As G Chokkalingam, founder and MD at Mumbai-based Equinomics Research, explains that market leaders such as HUL will have to find innovative ways to grow. He also says that HUL will have to scale up its inorganic ambitions and look at acquisitions even more aggressively if it wishes to stay ahead of the curve. In the last few years, HUL has acquired Ayurveda haircare brand Indulekha, the consumer healthcare portfolio of GSK including brands Horlicks, Boost and Maltova and a few D2C brands.

“Every decade brings with it a new set of priorities for CEOs and companies do transform themselves every ten years or so to deal with new market realities. But Covid-19 has upended the learning curve for chief executives today. 10 years’ worth of learnings has been crunched into three years and CEOs have to be ready from the word go in the post-pandemic world,” he says.

It hasn’t helped that the rural recovery, which market insights agency Nielsen said would help bring back volume growth into the domestic FMCG market in FY24, is playing out slowly with a likely El Nino effect expected to impact the monsoon season this year.

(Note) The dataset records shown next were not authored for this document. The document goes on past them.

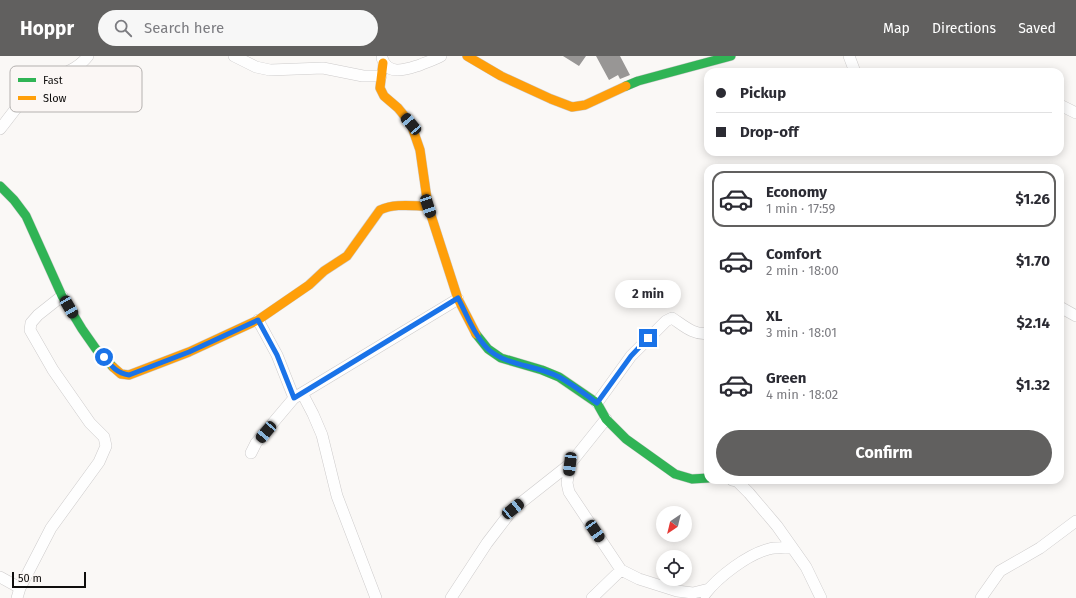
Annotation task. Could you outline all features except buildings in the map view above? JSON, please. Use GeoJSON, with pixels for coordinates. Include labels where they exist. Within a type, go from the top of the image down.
{"type":"FeatureCollection","features":[{"type":"Feature","properties":{"kind":"street"},"geometry":{"type":"LineString","coordinates":[[78,66],[88,56]]}},
{"type":"Feature","properties":{"kind":"street"},"geometry":{"type":"LineString","coordinates":[[234,56],[256,67],[270,70],[323,68],[363,76],[381,76]]}},
{"type":"Feature","properties":{"kind":"street"},"geometry":{"type":"LineString","coordinates":[[382,60],[388,69],[396,71],[406,70],[441,56]]}},
{"type":"Feature","properties":{"kind":"street"},"geometry":{"type":"LineString","coordinates":[[467,56],[501,76],[551,99],[572,106],[585,105],[638,81],[731,56]]}},
{"type":"Feature","properties":{"kind":"street"},"geometry":{"type":"LineString","coordinates":[[849,56],[854,68]]}},
{"type":"Feature","properties":{"kind":"street"},"geometry":{"type":"LineString","coordinates":[[380,88],[382,60]]}},
{"type":"Feature","properties":{"kind":"street"},"geometry":{"type":"LineString","coordinates":[[363,76],[380,88],[384,96],[398,108],[411,124],[420,150],[428,206],[458,298],[478,337],[488,349],[501,358],[542,370],[559,377],[597,403],[606,419],[626,439],[675,474],[692,479],[704,478]]}},
{"type":"Feature","properties":{"kind":"street"},"geometry":{"type":"LineString","coordinates":[[1064,107],[1076,112]]}},
{"type":"Feature","properties":{"kind":"street"},"geometry":{"type":"LineString","coordinates":[[0,130],[14,112]]}},
{"type":"Feature","properties":{"kind":"street"},"geometry":{"type":"LineString","coordinates":[[0,186],[14,200],[26,216],[62,296],[82,329],[111,366],[121,374],[129,375],[189,352],[258,320],[309,285],[324,271],[347,256],[380,210],[385,207],[428,206]]}},
{"type":"Feature","properties":{"kind":"street"},"geometry":{"type":"LineString","coordinates":[[0,577],[19,595],[51,528],[99,462],[106,446],[104,437],[90,423],[53,370],[30,330],[32,323],[38,315],[62,296]]}},
{"type":"Feature","properties":{"kind":"street"},"geometry":{"type":"LineString","coordinates":[[251,453],[256,443],[298,395],[458,298]]}},
{"type":"Feature","properties":{"kind":"street"},"geometry":{"type":"LineString","coordinates":[[1064,309],[1076,316]]}},
{"type":"Feature","properties":{"kind":"street"},"geometry":{"type":"LineString","coordinates":[[597,403],[631,356],[666,321],[672,318],[694,332],[704,334]]}},
{"type":"Feature","properties":{"kind":"street"},"geometry":{"type":"LineString","coordinates":[[258,320],[298,395],[313,414],[322,435],[337,496],[376,598]]}},
{"type":"Feature","properties":{"kind":"street"},"geometry":{"type":"LineString","coordinates":[[451,598],[487,543],[513,509],[570,464],[606,419]]}},
{"type":"Feature","properties":{"kind":"street"},"geometry":{"type":"LineString","coordinates":[[570,464],[567,483],[569,492],[621,570],[639,579],[678,591],[706,594],[722,576],[756,553],[771,548],[792,548]]}},
{"type":"Feature","properties":{"kind":"street"},"geometry":{"type":"LineString","coordinates":[[740,484],[777,526],[806,567],[821,598]]}},
{"type":"Feature","properties":{"kind":"street"},"geometry":{"type":"LineString","coordinates":[[981,598],[1000,571],[1040,548],[1076,521]]}},
{"type":"Feature","properties":{"kind":"street"},"geometry":{"type":"LineString","coordinates":[[592,598],[621,570]]}},
{"type":"Feature","properties":{"kind":"traffic: fast"},"geometry":{"type":"LineString","coordinates":[[626,86],[638,81],[731,56]]}},
{"type":"Feature","properties":{"kind":"traffic: fast"},"geometry":{"type":"LineString","coordinates":[[0,186],[14,200],[26,216],[62,296],[82,329],[96,349],[113,367]]}},
{"type":"Feature","properties":{"kind":"traffic: fast"},"geometry":{"type":"LineString","coordinates":[[476,334],[488,349],[501,358],[542,370],[559,377],[597,403],[606,419],[626,439],[675,474],[692,479],[704,478]]}},
{"type":"Feature","properties":{"kind":"traffic: slow"},"geometry":{"type":"LineString","coordinates":[[467,56],[501,76],[572,107],[585,105],[626,86]]}},
{"type":"Feature","properties":{"kind":"traffic: slow"},"geometry":{"type":"LineString","coordinates":[[383,63],[380,88],[384,96],[398,108],[411,124],[420,150],[428,206],[458,299],[476,334]]}},
{"type":"Feature","properties":{"kind":"traffic: slow"},"geometry":{"type":"LineString","coordinates":[[113,367],[121,374],[129,375],[189,352],[258,320],[309,285],[324,271],[347,256],[380,210],[392,206],[428,206]]}},
{"type":"Feature","properties":{"kind":"route"},"geometry":{"type":"LineString","coordinates":[[104,357],[111,366],[121,374],[129,375],[189,352],[258,320],[277,355],[294,398],[458,298],[478,337],[488,349],[501,358],[542,370],[559,377],[597,403],[631,356],[648,338]]}}]}
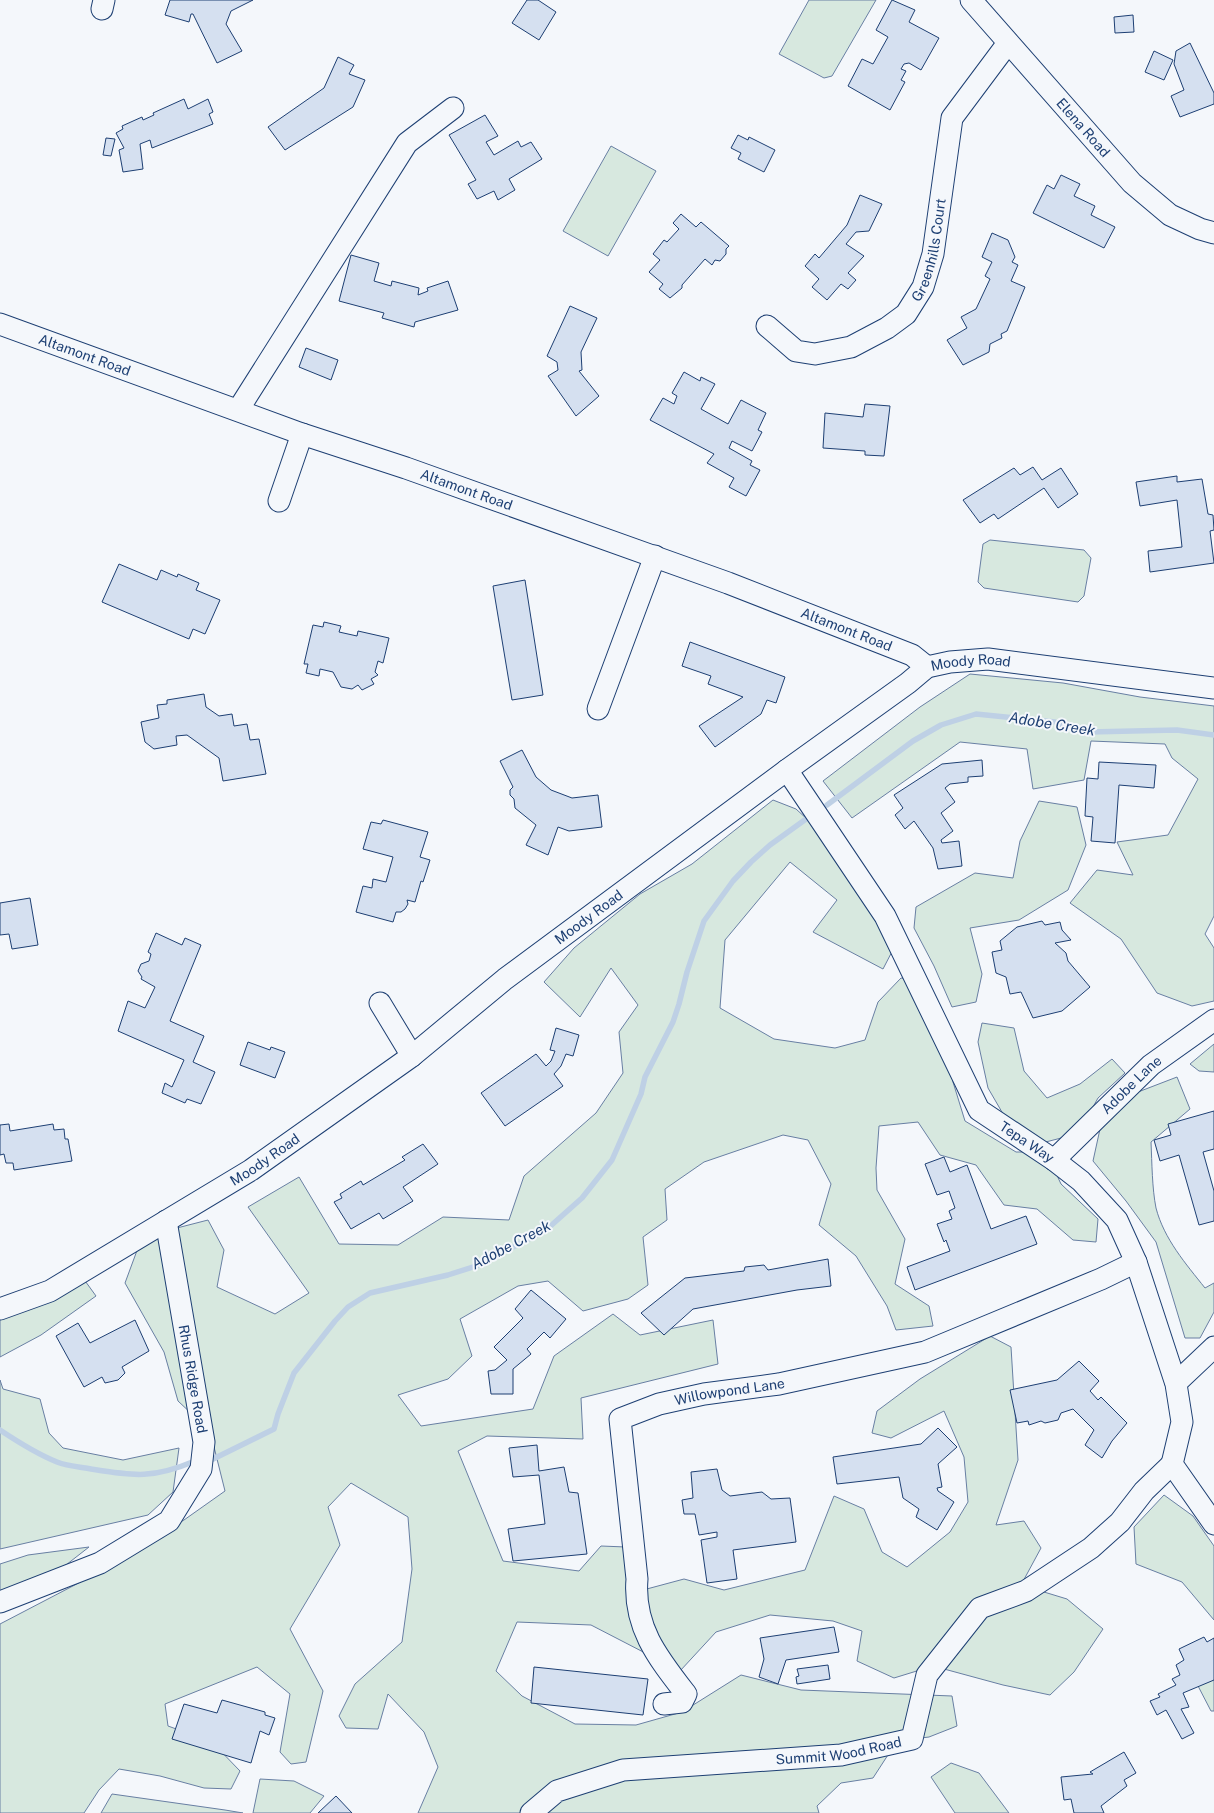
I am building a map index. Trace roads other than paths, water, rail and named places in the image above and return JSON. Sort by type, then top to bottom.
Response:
[{"type":"street","name":"Elena Road","points":[[970,0],[1132,183],[1170,215],[1200,229],[1214,233]]},
{"type":"street","name":"Greenhills Court","points":[[766,326],[796,351],[815,354],[851,347],[888,328],[906,314],[923,287],[933,254],[952,118],[1008,43]]},
{"type":"street","points":[[238,410],[407,142],[453,108]]},
{"type":"street","name":"Altamont Road","points":[[0,324],[302,434],[406,468],[728,583],[912,655],[927,667]]},
{"type":"street","points":[[279,501],[302,434]]},
{"type":"street","points":[[598,710],[655,556]]},
{"type":"street","name":"Moody Road","points":[[0,1309],[50,1291],[251,1170],[412,1056],[506,979],[787,770],[908,683],[927,667],[950,662],[988,659],[1214,688]]},
{"type":"street","name":"Tepa Way","points":[[787,770],[885,916],[979,1110],[1054,1160],[1081,1181],[1117,1220],[1136,1262],[1176,1383],[1182,1422],[1172,1464]]},
{"type":"street","points":[[380,1003],[412,1056]]},
{"type":"street","name":"Adobe Lane","points":[[1054,1160],[1151,1065],[1214,1020]]},
{"type":"street","name":"Rhus Ridge Road","points":[[0,1602],[100,1563],[170,1521],[201,1470],[204,1442],[166,1221]]},
{"type":"street","name":"Willowpond Lane","points":[[664,1704],[682,1702],[686,1694],[661,1662],[642,1628],[636,1592],[637,1579],[620,1419],[659,1404],[704,1394],[779,1384],[925,1352],[1101,1279],[1136,1262]]},
{"type":"street","points":[[1176,1383],[1214,1346]]},
{"type":"street","points":[[1172,1464],[1214,1524]]},
{"type":"street","name":"Summit Wood Road","points":[[531,1813],[556,1791],[623,1770],[841,1755],[912,1739],[927,1675],[980,1608],[1026,1591],[1091,1548],[1120,1522],[1144,1491],[1172,1464]]},
{"type":"waterway","name":"Adobe Creek","points":[[827,805],[913,741],[941,725],[976,714],[1055,722],[1089,732],[1177,730],[1214,735]]},
{"type":"waterway","name":"Adobe Creek","points":[[209,1461],[274,1429],[294,1373],[348,1307],[370,1293],[448,1275],[476,1266],[546,1230],[582,1198],[612,1160],[641,1094],[645,1077],[673,1022],[704,921],[733,881],[751,862],[770,845],[813,814]]},
{"type":"waterway","name":"Adobe Creek","points":[[0,1430],[28,1448],[50,1459],[78,1467],[143,1474],[167,1471],[195,1461]]}]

Parts of central, eastern and western India have not received rainfall so far in June with concerns mounting that it could impact sowing during the ongoing kharif season.

That would mean a potential impact on farm output and therefore incomes, which is something that companies such as HUL can ill-afford. The FMCG major derives 40% of its total sales from rural areas, which is ahead of the industry average of 33% of total sales from rural areas, say experts.

Most consumer companies are counting on a post-harvest consumption uptick, which could show up in the third quarter of FY24, if all goes well on the monsoon front, say analysts.

“Inflation is easing up,” says Sachin Bobade, vice-president, research at brokerage Dolat Capital. “If the monsoon is good, the harvest will be good and so will FMCG sales,”he adds.

Jawa will be keeping his fingers crossed.